■ **Stored data entries**
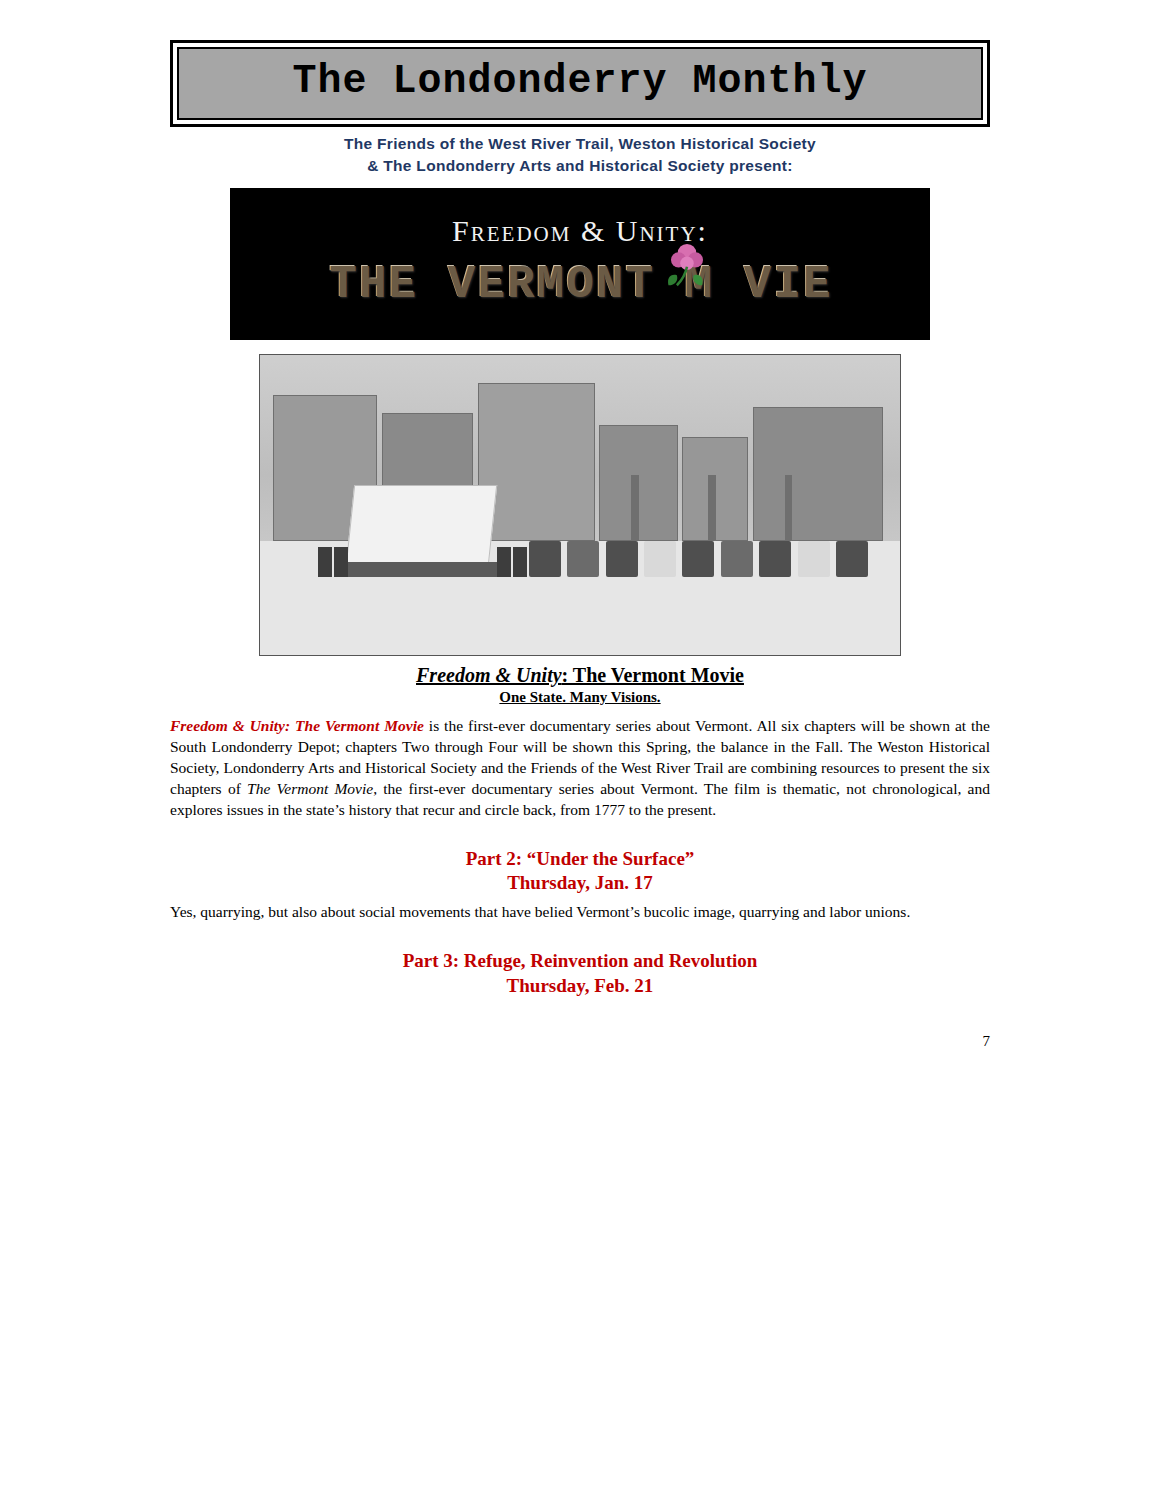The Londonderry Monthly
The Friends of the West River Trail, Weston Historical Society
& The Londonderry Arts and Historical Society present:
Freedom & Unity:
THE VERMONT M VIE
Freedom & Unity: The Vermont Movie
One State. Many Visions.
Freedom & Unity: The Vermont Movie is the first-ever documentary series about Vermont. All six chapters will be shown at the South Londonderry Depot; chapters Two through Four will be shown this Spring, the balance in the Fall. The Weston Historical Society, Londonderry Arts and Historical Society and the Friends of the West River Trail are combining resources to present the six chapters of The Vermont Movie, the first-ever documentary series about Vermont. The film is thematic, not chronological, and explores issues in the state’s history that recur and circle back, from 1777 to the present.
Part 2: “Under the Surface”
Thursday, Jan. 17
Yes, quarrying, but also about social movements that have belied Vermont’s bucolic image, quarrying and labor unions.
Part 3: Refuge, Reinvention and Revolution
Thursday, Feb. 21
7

■ **Exercise**
Please copy the data shown above word for word, omitting the pictures.

■ **Exercise solution**
The Londonderry Monthly
The Friends of the West River Trail, Weston Historical Society
& The Londonderry Arts and Historical Society present:
Freedom & Unity:
THE VERMONT M VIE
Freedom & Unity: The Vermont Movie
One State. Many Visions.
Freedom & Unity: The Vermont Movie is the first-ever documentary series about Vermont. All six chapters will be shown at the South Londonderry Depot; chapters Two through Four will be shown this Spring, the balance in the Fall. The Weston Historical Society, Londonderry Arts and Historical Society and the Friends of the West River Trail are combining resources to present the six chapters of The Vermont Movie, the first-ever documentary series about Vermont. The film is thematic, not chronological, and explores issues in the state’s history that recur and circle back, from 1777 to the present.
Part 2: “Under the Surface”
Thursday, Jan. 17
Yes, quarrying, but also about social movements that have belied Vermont’s bucolic image, quarrying and labor unions.
Part 3: Refuge, Reinvention and Revolution
Thursday, Feb. 21
7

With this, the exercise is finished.